ISTOÉ – O casamento vai acabar?
Regina –
Esse modelo que a gente conhece – duas pessoas sob o mesmo teto, regidas pela exclusividade e com direito a cobranças – tende a diminuir. Claro que sempre vai existir, mas vão predominar relações mais abertas. Primeiro porque o casamento fechado, desse jeito que a gente conhece, é uma tragédia. O casamento é o lugar onde menos se faz sexo. Não tenho dúvidas. O swing, a troca de casais, tudo isso está se tornando corriqueiro, mas o que desponta como mudança de comportamento forte é o sexo a três. Depois de observar essa tendência em consultório, palestras, e-mails, eu lancei a seguinte pergunta no meu site (www.camanarede.com.br): “Você gostaria de fazer sexo a três?” Mais de duas mil pessoas responderam e 80% disseram que sim. Quando 80% dizem que desejariam é porque já está em processo de mudança.
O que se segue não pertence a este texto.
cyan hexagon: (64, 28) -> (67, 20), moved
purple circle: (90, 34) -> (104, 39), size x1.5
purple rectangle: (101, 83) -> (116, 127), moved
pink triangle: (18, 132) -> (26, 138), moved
ISTOÉ – E por que as pessoas preferem três no relacionamento?
Como é? Dois homens e uma mulher ou o inverso?
Regina –
Acho que, na medida em que há um afrouxamento dos limites, da censura, as pessoas começam a ficar mais livres. Querem experimentar novas sensações. Ménage à trois é uma prática antiga. Esse trio sexual, hoje, é majoritariamente duas mulheres e um homem. Acho que é porque o homem ainda está carregado de valores patriarcais e não admite estar com outro homem nu numa cama. Mas isso também tende a diminuir. Passará a ser natural: sexo a três, swing, sexo grupal, parceiros múltiplos. Tudo isso porque há um outro fenômeno importante em marcha: não tenho dúvida de que caminhamos para a androginia.

ISTOÉ – Por quê?
Regina –
Primeiro, vamos desfazer aquela imagem do homem pálido que ninguém sabia se era homem ou mulher. Não é isso a que me refiro. É uma pessoa ser mais inteira, ter dentro dela a harmonia entre masculino e feminino sem precisar mutilar ou esconder aspectos de sua personalidade. A marca da androginia é a capacidade de dissolver a divisão entre o que seria ser homem ou ser mulher. As pessoas são o que são. E vamos gostar delas pelas suas características de personalidade, seu jeito de ser, e não por ser deste ou aquele gênero. Nesse sentido, as pessoas vão se abrir para a experimentação sexual também com pessoas do mesmo sexo. A pílula anticoncepcional foi o golpe fatal no sistema patriarcal e tudo começou a se transformar. O homem deixou de controlar a sexualidade e a fecundidade da mulher. Ela passou a ter filho quando quer, se quiser, com quem quiser. Sua sexualidade também se aliou ao prazer. A fronteira entre masculino e feminino começa a se dissolver em outros campos também. Não tem mais nada que interessa somente ao homem ou só à mulher. E isso é fundamental numa sociedade de parceria.